Aangezien de meeste kinderen met dyslexie (vooral) ernstige problemen ervaren op het gebied van leesvloeiendheid, is het verstandig om daar binnen de dyslexiebehandeling interventies op te richten. De wetenschappelijke onderbouwing voor dit soort interventies is nog beperkt. Wel zijn er technieken die enigszins wetenschappelijk bewezen effectief zijn:
- Herhaald lezen van (pseudo)woorden of teksten.
- Flitslezen.
- Begeleid hardop lezen van teksten.
Is het foneembewustzijn onvoldoende ontwikkeld? Dan kan in de eerste fase van de behandeling ook training in dat foneembewustzijn effectief zijn. Hierbij valt de effectiviteit te vergroten door de zelfregulatie van het kind tijdens het spellen te bevorderen. Zowel voor de aanpak van de leesproblemen als voor die van de spellingproblemen is het belangrijk om het kind systematisch klank-tekenkoppelingen en decodeervaardigheid aan te leren – en dus om deze koppelingen en vaardigheid systematisch terug te laten komen in lees- en spellingoefeningen.
Onderzoek naar de effectiviteit van leesinterventies voor kinderen met dyslexie heeft zich hoofdzakelijk gericht op het effect van interventies voor hogere leesnauwkeurigheid en -snelheid. Maar er zijn ook andere elementen van belang voor een succesvolle leesontwikkeling.

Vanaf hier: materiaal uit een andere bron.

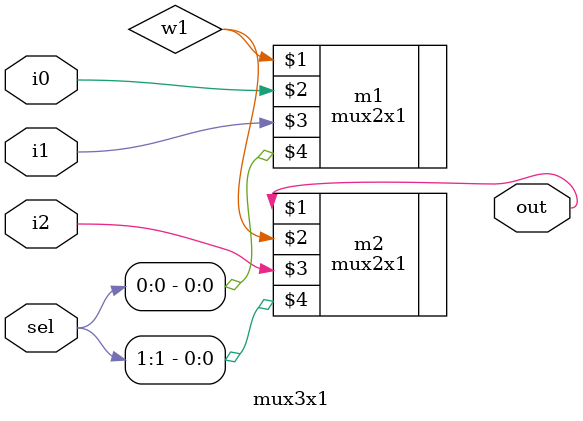
<source format=v>
`timescale 1ns / 1ps


module mux3x1(output out,input i0,i1,i2,input [1:0]sel);
wire w1;
mux2x1 m1(w1,i0,i1,sel[0]);
mux2x1 m2(out,w1,i2,sel[1]);
endmodule

</source>
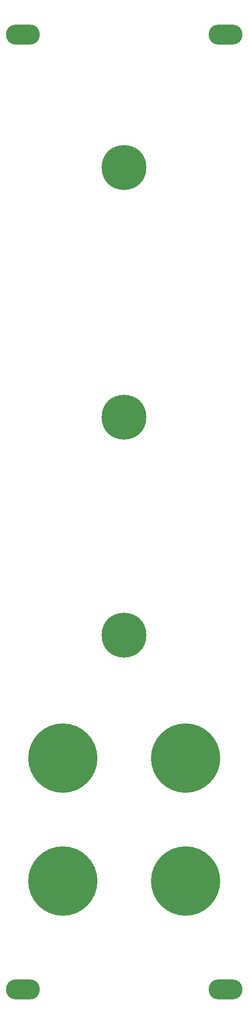
<source format=gbr>
%TF.GenerationSoftware,KiCad,Pcbnew,5.1.6-c6e7f7d~87~ubuntu20.04.1*%
%TF.CreationDate,2020-10-18T19:42:46-04:00*%
%TF.ProjectId,skvcf_panel,736b7663-665f-4706-916e-656c2e6b6963,rev?*%
%TF.SameCoordinates,Original*%
%TF.FileFunction,Soldermask,Top*%
%TF.FilePolarity,Negative*%
%FSLAX46Y46*%
G04 Gerber Fmt 4.6, Leading zero omitted, Abs format (unit mm)*
G04 Created by KiCad (PCBNEW 5.1.6-c6e7f7d~87~ubuntu20.04.1) date 2020-10-18 19:42:46*
%MOMM*%
%LPD*%
G01*
G04 APERTURE LIST*
%ADD10O,6.900000X4.100000*%
%ADD11C,14.100000*%
%ADD12C,9.100000*%
G04 APERTURE END LIST*
D10*
%TO.C,H11*%
X-20600000Y53000000D03*
%TD*%
%TO.C,H10*%
X20600000Y247000000D03*
%TD*%
%TO.C,H9*%
X-20600000Y247000000D03*
%TD*%
%TO.C,H8*%
X20600000Y53000000D03*
%TD*%
D11*
%TO.C,H7*%
X12500000Y75000000D03*
%TD*%
%TO.C,H6*%
X-12500000Y75000000D03*
%TD*%
%TO.C,H5*%
X12500000Y100000000D03*
%TD*%
%TO.C,H4*%
X-12500000Y100000000D03*
%TD*%
D12*
%TO.C,H3*%
X0Y125000000D03*
%TD*%
%TO.C,H2*%
X0Y220000000D03*
%TD*%
%TO.C,H1*%
X0Y169246800D03*
%TD*%
M02*

</source>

Dyslexiebehandelaars ervaren in de praktijk dat vooral vooruitgang op het gebied van leesmotivatie en prosodie (de ritmische en melodische kenmerken van gesproken taal, zoals klemtoon, timing, intonatie en pauzes) een sterke positieve invloed kan hebben op de leesvaardigheid. Dit roept de vraag op in hoeverre leesinterventies een bijdrage leveren aan de ontwikkeling van prosodie en leesmotivatie – los van hun bijdrage aan leessnelheid en leesnauwkeurigheid. Er is nog maar heel weinig literatuur die daar iets over zegt.
Spellingproblemen
Er is veel minder onderzoek gedaan naar de effectiviteit van spellingbehandeling dan naar de effectiviteit van leesbehandeling. Er is daarom minder bekend over effectieve behandelelementen als het gaat om spelling. Hoewel lezen en spellen sterk gerelateerde vaardigheden zijn (Graham et al., 2002; Noell et al., 2006; Santoro et al., 2006), leiden de interventies die leesprestaties verbeteren niet in dezelfde mate tot betere spellingprestaties. Uit de meta-analyse van Galushka et al. (2014) blijkt wel enig positief effect van training in het alfabetisch principe op de spellingprestaties van kinderen en adolescenten met dyslexie. Ook andere studies tonen het belang van goede kennis van klank-tekenkoppelingen is voor de ontwikkeling van spellingvaardigheden (Johnston et al., 2012; Saine et al., 2013).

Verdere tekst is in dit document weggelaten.